╭─ TASK INPUT

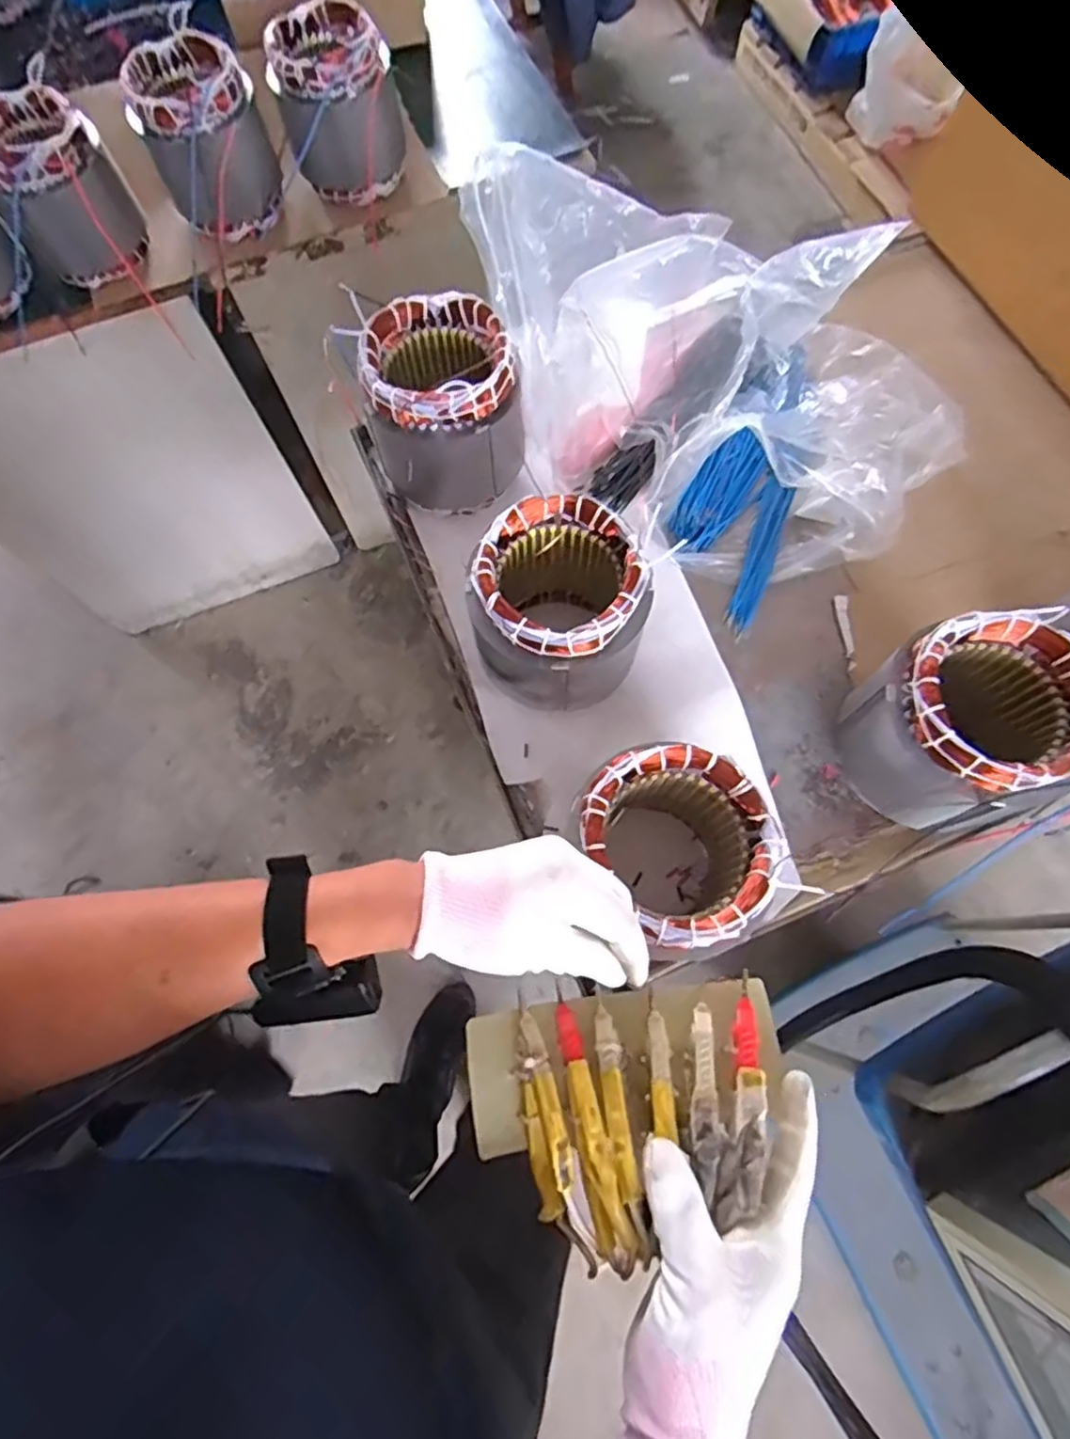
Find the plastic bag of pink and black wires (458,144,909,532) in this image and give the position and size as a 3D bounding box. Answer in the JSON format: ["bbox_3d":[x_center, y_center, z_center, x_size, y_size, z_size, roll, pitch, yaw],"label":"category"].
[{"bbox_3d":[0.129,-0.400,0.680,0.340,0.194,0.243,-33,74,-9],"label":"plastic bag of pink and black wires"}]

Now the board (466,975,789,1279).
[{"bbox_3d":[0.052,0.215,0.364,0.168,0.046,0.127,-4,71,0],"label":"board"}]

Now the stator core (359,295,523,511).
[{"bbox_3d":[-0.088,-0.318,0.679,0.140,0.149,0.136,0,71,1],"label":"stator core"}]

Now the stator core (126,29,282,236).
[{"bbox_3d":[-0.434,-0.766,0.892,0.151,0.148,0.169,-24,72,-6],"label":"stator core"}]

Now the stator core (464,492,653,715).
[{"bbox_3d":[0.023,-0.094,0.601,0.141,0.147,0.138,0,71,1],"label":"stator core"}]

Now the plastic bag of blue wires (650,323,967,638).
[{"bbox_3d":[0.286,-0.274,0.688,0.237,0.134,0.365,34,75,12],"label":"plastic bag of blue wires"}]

╰─

• [TASK] Give back the records word for word, without their pictures.

• [EXPECTED ANSWER]
Find the plastic bag of pink and black wires (458,144,909,532) in this image and give the position and size as a 3D bounding box. Answer in the JSON format: ["bbox_3d":[x_center, y_center, z_center, x_size, y_size, z_size, roll, pitch, yaw],"label":"category"].
[{"bbox_3d":[0.129,-0.400,0.680,0.340,0.194,0.243,-33,74,-9],"label":"plastic bag of pink and black wires"}]

Now the board (466,975,789,1279).
[{"bbox_3d":[0.052,0.215,0.364,0.168,0.046,0.127,-4,71,0],"label":"board"}]

Now the stator core (359,295,523,511).
[{"bbox_3d":[-0.088,-0.318,0.679,0.140,0.149,0.136,0,71,1],"label":"stator core"}]

Now the stator core (126,29,282,236).
[{"bbox_3d":[-0.434,-0.766,0.892,0.151,0.148,0.169,-24,72,-6],"label":"stator core"}]

Now the stator core (464,492,653,715).
[{"bbox_3d":[0.023,-0.094,0.601,0.141,0.147,0.138,0,71,1],"label":"stator core"}]

Now the plastic bag of blue wires (650,323,967,638).
[{"bbox_3d":[0.286,-0.274,0.688,0.237,0.134,0.365,34,75,12],"label":"plastic bag of blue wires"}]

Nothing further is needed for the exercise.